I've noticed that red potatoes grown here in California are
pale-skinned and flavourless. Quite unlike the good red potatoes from
North Dakota and Washington.

So when I planted some "eyes", I used good Washington potatoes.


Were they cut up .. one eye to the chunk or did you plant smaller
whole potatoes?


Some of each, since some were real small and others had plenty of
spare eyes.


But they *produced* typical pale bland California potatoes -- yuck!

Did you let them dry up or just dig them while the vines were still
green? In california they might just keep growing and growing if you
didn't withdraw water and then make sure no more got to them...
because they will start growing again, making bumps on the already
existing potatoes and some small new ones could form.


They died off on their own and looked like potatoes normally will when
they're ready to dig. Probably the heat and dry air finally got to
them. They were every which size, from pea to fist.

So appears it's a soil, water, or climate issue (SoCal desert), rather
than a variety issue. Any thoughts?

Certainly growing conditions affect the outcome, water.. and too much
of it will make anemic potatoes, if you suspect there is something
missing from the soil, have it tested.


Our "soil" is so alkaline it's off the scale (our water is very high
in calcium, but not in other salts), has zero nitrogen, but is fairly
good for other nutrients. I've added Ammonium sulphate (can't find
straight sulphur here anymore) and plenty of horse manure and mulch,
but it's gonna be a long uphill climb to real soil.

Grass (but not corn), trees other than citrus, tomatoes, onions,
roses, bulb flowers of any sort, all grow like weeds with no care
other than water (tho the tomatoes really went nuts when sprayed with
insecticidal soap). Other veggies have highly variable and often weird
results. Peas do fine, beans look terrible unless you pile on the
nitrogen. Broccoli turns into a giant perennial thing with lacey
leaves, and doesn't make heads, but does make sugar-sweet tasty
blossoms (this was the headed variety, so it's not supposed to do
that!) Carrots are so bitter they're inedible (and make you sick if
you eat 'em anyway). Squash and melons do well if we get a spring, but
not if we just go from winter to summer in one day like happened last
year. Spinach and leaf lettuce get milky-sapped and incredibly
bitter (haven't tried head lettuce yet.)

Califlower was really weird -- didn't head up til it was over a year
old, and by then they were 4 feet tall -- and the entire plant was
sweet and edible (including the root nodules that look like they want
to be flower heads!) Finally had to get rid of them because they were
drawing HORDES of mice. Next time I'll plant 'em out in the middle of
the back 40, not within screaming distance of the house.

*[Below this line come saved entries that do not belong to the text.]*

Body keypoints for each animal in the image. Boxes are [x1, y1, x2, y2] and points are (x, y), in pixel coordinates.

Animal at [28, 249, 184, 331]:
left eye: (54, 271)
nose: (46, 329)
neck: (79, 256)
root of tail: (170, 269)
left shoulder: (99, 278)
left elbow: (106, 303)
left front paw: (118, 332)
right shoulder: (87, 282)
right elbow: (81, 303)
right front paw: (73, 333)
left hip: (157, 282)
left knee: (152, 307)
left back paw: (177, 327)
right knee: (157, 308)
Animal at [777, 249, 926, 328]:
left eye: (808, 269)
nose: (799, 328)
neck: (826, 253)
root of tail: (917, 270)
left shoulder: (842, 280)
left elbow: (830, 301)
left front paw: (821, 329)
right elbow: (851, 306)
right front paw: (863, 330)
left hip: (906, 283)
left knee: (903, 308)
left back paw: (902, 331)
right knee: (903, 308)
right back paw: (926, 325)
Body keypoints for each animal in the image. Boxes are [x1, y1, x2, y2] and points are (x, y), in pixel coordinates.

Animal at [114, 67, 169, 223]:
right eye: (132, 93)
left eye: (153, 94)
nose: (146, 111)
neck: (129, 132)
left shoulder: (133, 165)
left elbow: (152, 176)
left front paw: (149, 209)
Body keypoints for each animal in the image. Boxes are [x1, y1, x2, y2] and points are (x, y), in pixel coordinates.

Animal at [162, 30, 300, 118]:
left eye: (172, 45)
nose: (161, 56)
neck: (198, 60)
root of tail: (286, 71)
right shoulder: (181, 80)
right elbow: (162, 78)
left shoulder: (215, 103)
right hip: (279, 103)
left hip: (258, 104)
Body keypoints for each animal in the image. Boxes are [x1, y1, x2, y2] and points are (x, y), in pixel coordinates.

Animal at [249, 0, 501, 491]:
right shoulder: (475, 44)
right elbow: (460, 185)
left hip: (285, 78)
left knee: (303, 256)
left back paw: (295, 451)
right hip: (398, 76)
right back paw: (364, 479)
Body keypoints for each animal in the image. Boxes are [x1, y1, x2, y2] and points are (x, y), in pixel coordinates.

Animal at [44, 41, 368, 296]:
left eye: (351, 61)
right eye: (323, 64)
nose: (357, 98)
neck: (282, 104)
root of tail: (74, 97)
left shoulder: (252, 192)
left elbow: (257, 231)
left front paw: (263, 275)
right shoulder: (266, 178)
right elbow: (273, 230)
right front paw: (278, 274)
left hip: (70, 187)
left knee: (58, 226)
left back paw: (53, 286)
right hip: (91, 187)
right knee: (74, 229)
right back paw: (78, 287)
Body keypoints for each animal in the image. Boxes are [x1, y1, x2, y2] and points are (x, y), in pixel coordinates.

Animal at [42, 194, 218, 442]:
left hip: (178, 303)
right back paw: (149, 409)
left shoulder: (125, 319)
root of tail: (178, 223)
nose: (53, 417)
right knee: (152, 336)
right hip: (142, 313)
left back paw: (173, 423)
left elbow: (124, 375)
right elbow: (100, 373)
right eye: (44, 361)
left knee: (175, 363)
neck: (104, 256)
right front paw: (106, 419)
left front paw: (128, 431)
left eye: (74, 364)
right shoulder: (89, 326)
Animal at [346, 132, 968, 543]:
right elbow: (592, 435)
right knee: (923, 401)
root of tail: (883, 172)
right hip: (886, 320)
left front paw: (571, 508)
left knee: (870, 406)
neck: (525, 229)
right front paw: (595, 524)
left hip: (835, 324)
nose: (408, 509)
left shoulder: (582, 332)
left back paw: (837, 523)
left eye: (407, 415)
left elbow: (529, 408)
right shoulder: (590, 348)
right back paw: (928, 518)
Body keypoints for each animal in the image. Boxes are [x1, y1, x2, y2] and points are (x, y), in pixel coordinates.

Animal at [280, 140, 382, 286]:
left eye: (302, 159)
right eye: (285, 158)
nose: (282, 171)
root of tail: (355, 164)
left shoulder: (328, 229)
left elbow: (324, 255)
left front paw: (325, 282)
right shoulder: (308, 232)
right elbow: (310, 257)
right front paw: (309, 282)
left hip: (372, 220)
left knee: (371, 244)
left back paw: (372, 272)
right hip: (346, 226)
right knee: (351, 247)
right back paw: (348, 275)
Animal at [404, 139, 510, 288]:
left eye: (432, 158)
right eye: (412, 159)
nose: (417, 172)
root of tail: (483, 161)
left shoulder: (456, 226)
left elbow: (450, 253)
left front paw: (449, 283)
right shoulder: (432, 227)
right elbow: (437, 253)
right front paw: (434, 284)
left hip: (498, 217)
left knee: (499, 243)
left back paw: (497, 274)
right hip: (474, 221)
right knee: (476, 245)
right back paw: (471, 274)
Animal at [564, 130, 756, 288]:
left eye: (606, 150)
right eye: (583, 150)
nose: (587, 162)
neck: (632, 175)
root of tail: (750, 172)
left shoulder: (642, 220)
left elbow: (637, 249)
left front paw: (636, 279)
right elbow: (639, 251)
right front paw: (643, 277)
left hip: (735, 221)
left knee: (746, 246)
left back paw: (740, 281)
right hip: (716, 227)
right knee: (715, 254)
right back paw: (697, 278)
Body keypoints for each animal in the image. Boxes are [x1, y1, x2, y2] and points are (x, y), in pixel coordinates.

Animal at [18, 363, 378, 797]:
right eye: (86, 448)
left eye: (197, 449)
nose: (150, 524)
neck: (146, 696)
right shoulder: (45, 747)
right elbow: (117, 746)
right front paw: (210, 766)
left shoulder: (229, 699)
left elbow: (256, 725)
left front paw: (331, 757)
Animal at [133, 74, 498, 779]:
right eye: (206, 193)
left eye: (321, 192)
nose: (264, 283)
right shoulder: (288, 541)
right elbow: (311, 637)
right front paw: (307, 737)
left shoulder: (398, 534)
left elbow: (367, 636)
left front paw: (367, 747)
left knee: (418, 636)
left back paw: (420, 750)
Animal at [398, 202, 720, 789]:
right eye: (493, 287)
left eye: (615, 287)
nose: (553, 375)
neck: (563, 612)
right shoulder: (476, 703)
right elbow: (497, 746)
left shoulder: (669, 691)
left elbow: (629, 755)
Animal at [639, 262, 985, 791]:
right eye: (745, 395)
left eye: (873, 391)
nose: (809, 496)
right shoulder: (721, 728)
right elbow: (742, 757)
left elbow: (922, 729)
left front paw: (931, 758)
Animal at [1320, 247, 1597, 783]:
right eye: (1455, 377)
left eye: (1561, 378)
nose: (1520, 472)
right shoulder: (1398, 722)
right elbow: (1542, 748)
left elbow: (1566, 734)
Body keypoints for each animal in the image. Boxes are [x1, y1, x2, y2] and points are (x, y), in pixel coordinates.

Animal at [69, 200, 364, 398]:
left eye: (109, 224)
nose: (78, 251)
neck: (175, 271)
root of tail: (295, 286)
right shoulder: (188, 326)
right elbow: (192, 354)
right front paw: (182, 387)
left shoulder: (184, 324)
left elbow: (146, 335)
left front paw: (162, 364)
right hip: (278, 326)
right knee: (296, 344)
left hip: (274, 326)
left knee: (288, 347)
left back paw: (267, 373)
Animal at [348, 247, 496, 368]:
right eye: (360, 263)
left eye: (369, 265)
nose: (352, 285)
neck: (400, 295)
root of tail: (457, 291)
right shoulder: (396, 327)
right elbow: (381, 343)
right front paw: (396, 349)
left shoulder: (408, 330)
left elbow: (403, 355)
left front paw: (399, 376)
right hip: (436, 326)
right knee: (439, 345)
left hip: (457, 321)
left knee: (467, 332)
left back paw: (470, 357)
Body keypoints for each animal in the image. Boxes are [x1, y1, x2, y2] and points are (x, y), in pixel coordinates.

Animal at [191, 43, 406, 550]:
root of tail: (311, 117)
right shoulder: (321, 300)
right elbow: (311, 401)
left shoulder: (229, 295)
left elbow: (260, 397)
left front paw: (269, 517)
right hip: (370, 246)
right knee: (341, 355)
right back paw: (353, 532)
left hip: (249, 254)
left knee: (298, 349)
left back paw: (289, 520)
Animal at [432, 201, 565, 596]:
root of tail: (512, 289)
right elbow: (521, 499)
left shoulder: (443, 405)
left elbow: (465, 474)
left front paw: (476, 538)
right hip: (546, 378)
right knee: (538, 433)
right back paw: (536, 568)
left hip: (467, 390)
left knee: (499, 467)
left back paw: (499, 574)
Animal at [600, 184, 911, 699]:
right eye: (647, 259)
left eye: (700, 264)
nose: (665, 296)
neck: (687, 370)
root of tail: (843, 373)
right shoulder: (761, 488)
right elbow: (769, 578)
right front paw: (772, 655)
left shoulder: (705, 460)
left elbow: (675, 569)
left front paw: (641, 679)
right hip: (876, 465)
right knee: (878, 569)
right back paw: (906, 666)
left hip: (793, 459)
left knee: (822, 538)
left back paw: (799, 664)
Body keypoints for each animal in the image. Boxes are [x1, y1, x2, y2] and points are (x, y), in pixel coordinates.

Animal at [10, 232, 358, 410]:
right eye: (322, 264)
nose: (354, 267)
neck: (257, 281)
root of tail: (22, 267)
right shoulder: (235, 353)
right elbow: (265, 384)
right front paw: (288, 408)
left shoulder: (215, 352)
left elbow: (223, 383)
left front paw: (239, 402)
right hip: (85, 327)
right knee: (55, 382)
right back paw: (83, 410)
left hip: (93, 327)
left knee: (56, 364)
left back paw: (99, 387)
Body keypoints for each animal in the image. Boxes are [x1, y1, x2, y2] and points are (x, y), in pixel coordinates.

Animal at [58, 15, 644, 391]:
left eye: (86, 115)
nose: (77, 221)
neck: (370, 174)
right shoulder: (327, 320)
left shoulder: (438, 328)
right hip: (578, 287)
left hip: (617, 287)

The variety you're growing is the biggest difference .. there is an
early red.. norland I think.. and it doesn't have good flavor, very
anemic even grown here in Idaho! (at least in my opinion). Pontiacs
are a later variety, better keeper, MUCH better flavor. I grew some
Levitt's pink..red skin and pink flesh, it was very tasty. Sangre are
a russet skinned red, a bit more mealy than what most of us think of
as reds.. waxy moist.


Pontiac rings a bell, I think that's probably what these were.

As a side effect, they also produced literally hundreds of half-inch
nubbins which were impossible to dig out, all of which sprouted this
spring. So now I have this patch of volunteers which apparently don't
mind that I'm not watering them, in the hope that they'll dry up and
go away. g

Well you could hill with soil or mulch some of them, don't water them
and see what they produce with just the natural water. They produce
tubers above the level of the "seed" piece, so you might as well get
something out of them if you can, they may be better dryer.


Now that it's gone up to 100F they've pretty much died back. That
area needs daily water or it turns to concrete real fast. Might be
worth spading around in there to see what they did, since they had the
whole winter and spring to do it.

In the future, be sure to know precisely what variety you're planting,


Well, what I planted were good eating, so I'd hope they'd grow the
same variety as I just ate g

and if you don't like what you get, then you'll know for sure what not
to buy next time, because all red potatoes, or white potatoes are NOT


The best reds are from North Dakota!

Not a red, but I love kennebec potatoes, they're cobble shaped white
potatoes that can get so big they suggest you plant them closer
together than other varieties to keep them from getting too large.


Are those the ones that get all knobby?